Tests

Tests have been implemented to ensure the correctness of Binette.

Unit tests

Unit tests have been implmented in the tests directory using pytest.

To run the test suit you would need to have install Binette from the source code. For that, you can follow installation instructions here.

To install pytest in you environement you can run :

pip install .[dev]

Next, you can simply run the following at the root of the directory:

pytest  

To get the percentage of coverage of the test suit can be obtain as follow:

pytest --cov=binette 

Note

Test coverage is updated by a github workflow in the Action Tab. The test coverage report is then deployed on the github-pages and avaible here.

Functional Tests

Functional tests are included in the pytest test suite and verify that Binette works correctly with real data. When you run pytest, both unit and functional tests execute automatically using a toy dataset of 4 small genomes with a minimal CheckM2 database.

The test dataset is stored in this github repository: Binette TestData.

You can run the functional tests locally:

  1. Clone the test dataset repository:

git clone https://github.com/genotoul-bioinfo/Binette_TestData.git
  1. Run functional tests with pytest:

# Run only functional tests
pytest tests/functional_tests/ --test-data-path Binette_TestData/ -v

# Or run all tests (unit + functional)
pytest --test-data-path Binette_TestData/

# Alternatively, set environment variable
export BINETTE_TEST_DATA_PATH=Binette_TestData/
pytest tests/functional_tests/ -v
  1. Manual execution (alternative):

You can also run Binette manually on the test data:

cd Binette_TestData/
binette -b binning_results/* --contigs all_contigs.fna --checkm2_db checkm2_tiny_db/checkm2_tiny_db.dmnd -v -o test_results

This should complete in a few seconds.

  1. Compare Results:

After running Binette, you can compare the generated final_bins_quality_reports.tsv with the expected results stored in the expected_results folder.

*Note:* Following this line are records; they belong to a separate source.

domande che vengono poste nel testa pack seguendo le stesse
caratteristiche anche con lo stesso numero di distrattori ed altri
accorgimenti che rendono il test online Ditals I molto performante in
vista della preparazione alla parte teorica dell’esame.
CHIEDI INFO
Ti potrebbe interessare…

You can perform the comparison manually by using the head command:

head  expected_results/final_bins_quality_reports.tsv test_results/final_bins_quality_reports.tsv

Alternatively, you can use the provided Python script for automated comparison: compare_results.py located in the scripts folder.

python scripts/compare_results.py expected_results/final_bins_quality_reports.tsv test_results/final_bins_quality_reports.tsv

Warning

The CheckM2 database used for the test dataset is very small and is only valid for the 4 genomes included in the test datasets. It should not be used elsewhere.